Classes: Thu 12:10pm - 15:10pm
Location: PH-111
Prerequisites: A solid background in analysis and linear algebra; some background in theoretical computer science (computational complexity, analysis of algorithms); the ability to understand mathematical proofs.
Tentative Schedule
Week 1 Jan 22nd, Introduction to Optimization
What is optimization
Motivating examples from statistics, data science, and machine learning
Constrained and unconstrained optimization
Week 2 Jan 29th, Theory of Convexity
Convex sets and functions
Strong convexity and smoothness
Geometric interpretations
Week 3 Feb 5th, Stochastic Optimization
Sample average approximation/empirical risk minimization
Stability and generalization
Week 4 Feb 12nd, Stochastic Gradient Descent
Convergence analysis and sample complexity
Algorithmic stability of SGD
Implementation tricks
Week 5 Feb 19th, (Stochastic) Coordinate Descent and Frank-Wolfe Algorithms
Week 6 Feb 26th, Stochastic Mirror Descent and Geometric-based algorithms
Nonsmoothness
Bergman divergence
Hidden convexity
Week 7 Mar 5th, Optimizer in Deep Learning and Variance Reduction Gradient Methods
From SGD to Adam-mini
Control variate techniques
SARAH, SPIDER, STORM, PAGE algorithms
Week 8 Mar 12nd, Matrix Optimizer
Muon and its variants
Week 9 Mar 19th, Spring break
Week 10 Mar 26th, Modern Nonconvex Optimization
Landscape: gradient dominance conditions, invexity, hidden convexity
Stationary convergence
Week 11 Apr 2nd, Stochastic Minimax, Bilevel, Contextual Optimization
Adversarial generative network, hyperparameter tuning, neural architecture search
Biased Gradient Methods
Model misspecification
Week 12 Apr 9th, Distributionally Robust Optimization
Equivalence between square-root Lasso, regularized logistic regression and distributionally robust optimization
Dual form of distributionally robust optimization
Computation and generalization
Week 13 Apr 16th, Application I: Causal Learning as Optimization
Causal invariance learning
Causal inference: CATE/Uplifting/Instrumental Variable Regression
DAG learning
Week 14 Apr 23rd, Applications II: Policy Optimization in Reinforcement Learning
Policy gradient theorem
Function approximation
Policy-based RL algorithms
Week 15 Apr 30th, Applications III: Variational Inference and LLM as Optimization
Particle gradient methods
Reinforcement learning with human feedback
Fine-tuning
Evaluation and Grading
There will be one quiz and a course project.
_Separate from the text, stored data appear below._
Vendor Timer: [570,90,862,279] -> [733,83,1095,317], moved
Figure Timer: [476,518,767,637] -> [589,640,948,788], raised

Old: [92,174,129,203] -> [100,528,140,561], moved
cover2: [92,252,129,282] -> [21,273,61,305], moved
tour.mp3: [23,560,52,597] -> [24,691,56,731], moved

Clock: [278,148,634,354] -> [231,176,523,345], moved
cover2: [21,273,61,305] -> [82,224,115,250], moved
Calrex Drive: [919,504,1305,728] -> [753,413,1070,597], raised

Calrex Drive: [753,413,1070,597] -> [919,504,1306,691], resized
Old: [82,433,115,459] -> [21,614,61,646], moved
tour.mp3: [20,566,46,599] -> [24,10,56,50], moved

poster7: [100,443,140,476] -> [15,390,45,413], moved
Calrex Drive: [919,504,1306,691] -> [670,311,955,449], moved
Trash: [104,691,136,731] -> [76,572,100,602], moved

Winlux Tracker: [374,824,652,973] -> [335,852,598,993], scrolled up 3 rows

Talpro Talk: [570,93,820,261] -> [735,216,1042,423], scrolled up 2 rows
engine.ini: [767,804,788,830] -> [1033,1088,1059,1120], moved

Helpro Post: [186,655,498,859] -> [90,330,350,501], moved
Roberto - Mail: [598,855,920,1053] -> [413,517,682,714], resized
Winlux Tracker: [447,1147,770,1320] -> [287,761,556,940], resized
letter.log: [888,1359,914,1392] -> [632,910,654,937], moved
The quiz consists of 20% of the final grade and the project consists of 80% of the final grade. There will be 5 bonus take-home questions. Each could contribute to 5% of the final grade.
Course Project
The course project can be conducted alone or within a group of 2 or 3 students. The project can focus on designing new optimization algorithms, theoretical analysis of optimization algorithms, or comprehensive implementation of the algorithms on applications. A list of projects will be provided to registered students. Students can also design their own projects (please discuss with the TA and lecturer).
Tentative Projects List
To be released later.
Reading Material
Optimization for Data Science, by Zebang Shen, Niao He, Bernd Gartner, and Martin Jaggi.
Convex Optimization, by Stephen Boyd and Lieven Vandenberghe.
Convex Optimization: Algorithms and Complexity, by Sébastien Bubeck.
High-Dimensional Statistics: A Non-Asymptotic Viewpoint, by Martin J. Wainwright.
Optimization Methods for Large-Scale Machine Learning, by Leon Bottou et al.